All this, however, was but act one of a two act drama. Though the scandal itself may be most personally interesting to Breretons, the legal aftermath had the greater impact in terms of the development of English law. It has been described by Thomas G. Barnes (1981), "A Cheshire Seductress, Precedent, and a 'Sore Blow' to Star Chamber", in On the Laws and Customs of England, Morris S. Arnold, ed. Chapel Hill: The University of North Carolina Press. I am indebted to Professor John Morrill of Selwyn College, Cambridge University for bringing this article to my attention.

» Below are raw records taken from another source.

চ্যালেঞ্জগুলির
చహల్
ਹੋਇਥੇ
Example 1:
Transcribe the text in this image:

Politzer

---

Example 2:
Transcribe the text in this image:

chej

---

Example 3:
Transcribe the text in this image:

The dispute between Mary Brereton Egerton and the Townsends turns out to have been of considerable importance to English courts in defining the role of precedent in adjudication. Star Chamber had been instituted in the middle ages to allow the court to adjudicate on its own terms, guided by fairness instead of precedence as in courts of common law. In Brereton's Case Star Chamber held Lord Townsend liable for damages resulting from the crime of which his wife had been convicted. The Townsends appealed on grounds of lack of precedence for such indirect liability. The state's case was argued by no less a personage than Sir Francis Bacon, Attorney General and author of Novum Organum (1620), the treatise that launched the scientific revolution. (This, too, had implications for the Breretons, albeit this time of the Sandbach branch, for in 1660 William Brereton III helped found the Royal Society which was organized expressly for the implementation of Bacon's inductive methodology.)

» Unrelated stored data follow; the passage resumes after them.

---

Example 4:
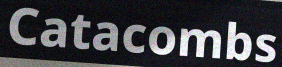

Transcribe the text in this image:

Catacombs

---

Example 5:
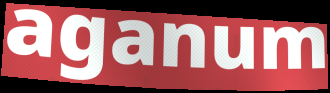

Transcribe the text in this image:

aganum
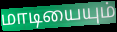
மாடியையும்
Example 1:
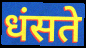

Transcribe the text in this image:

धंसते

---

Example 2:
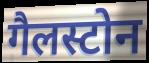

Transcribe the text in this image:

गैलस्टोन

First, Lady Townsend refused to cooperate with the court, and sat out her subpoena in Fleet Prison. Then her husband, himself a judge in a different court, opted to do the same. The counsel for Mary Brereton Egerton then moved that damages and costs be levied against the Townsend properties. The defendants' counsel argued that the court had no jurisdiction to grant such unusual relief, but the court took this as a challenge to its own power and authority. The sides were to argue their respective positions on 29 June, 1614. As Barnes puts it, "Bacon had been attorney general for eight months. He had trounced duelers, seditioners, and slanderers of the great, but had not yet found an issue where he could vaunt the greatness of Star Chamber and establish the magnitude of his power-and that by a display of erudition and oratorical splendor. This was his object in Brereton's Case."

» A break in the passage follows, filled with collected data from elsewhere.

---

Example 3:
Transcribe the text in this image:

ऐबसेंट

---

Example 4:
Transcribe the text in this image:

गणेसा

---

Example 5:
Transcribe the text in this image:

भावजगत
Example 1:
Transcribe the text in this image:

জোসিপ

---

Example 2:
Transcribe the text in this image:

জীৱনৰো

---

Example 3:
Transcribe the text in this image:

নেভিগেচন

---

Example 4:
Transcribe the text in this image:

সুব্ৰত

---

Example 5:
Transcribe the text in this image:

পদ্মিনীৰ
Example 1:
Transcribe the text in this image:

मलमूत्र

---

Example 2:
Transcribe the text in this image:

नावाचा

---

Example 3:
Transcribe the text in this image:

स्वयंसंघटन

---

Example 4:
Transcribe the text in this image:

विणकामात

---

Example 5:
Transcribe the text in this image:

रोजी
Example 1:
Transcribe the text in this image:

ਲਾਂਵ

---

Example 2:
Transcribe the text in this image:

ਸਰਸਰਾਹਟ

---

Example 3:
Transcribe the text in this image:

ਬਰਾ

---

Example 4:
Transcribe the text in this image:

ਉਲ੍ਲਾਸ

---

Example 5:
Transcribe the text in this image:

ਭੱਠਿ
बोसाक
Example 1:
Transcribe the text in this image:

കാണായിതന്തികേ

The court had framed the issue as one of precedent. Bacon, for his own reasons, cast it as high as possible, asserting that the king himself, were he present, had the right to sit on the bench. As strategy Bacon cited three cases which, in a different trial, one of the judges before whom he now argued had held up as establishing precedent. But the cases he cited were old, related to fines not damages, and pertained to courts other than Star Chamber. Bacon's argument was far from overwhelming. Against him the defense hinged its case on the fact that a husband could not suffer corporal punishment for crimes of his wife, and thus could not be imprisoned to compel payment of her debt.

The ensuing judicial debate resulted in a close, 6-4 victory for Bacon, in which the day was carried, ironically, not by any argument concerning precedent. Judge Ellesmere opined, instead, from policy: a court that could give judgment of damages ought also to have the means to execute its own judgment. Townsend could be imprisoned.

The court could have avoided such debate and challenge to royal authority by referring the case to a referee, and though Bacon won, he never again risked allowing issues of institutional moment to be debated openly in Star Chamber. Two years later, in 1616, King James I himself appeared before the court to voice his concern for its continued integrity, and referred specifically to the threat that had been posed by the issues in Brereton's Case. Royal pleading notwithstanding, Star Chamber was abolished at the outbreak of the Puritan revolt, in 1641. It had originally been established precisely as a judicial vessel which could dodge the weeds of precedent that snagged courts of common law. Yet it eventually foundered partly because of its own foregrounding, in Brereton's Case, of precedent. Star Chamber had cast doubt on its own legitimacy.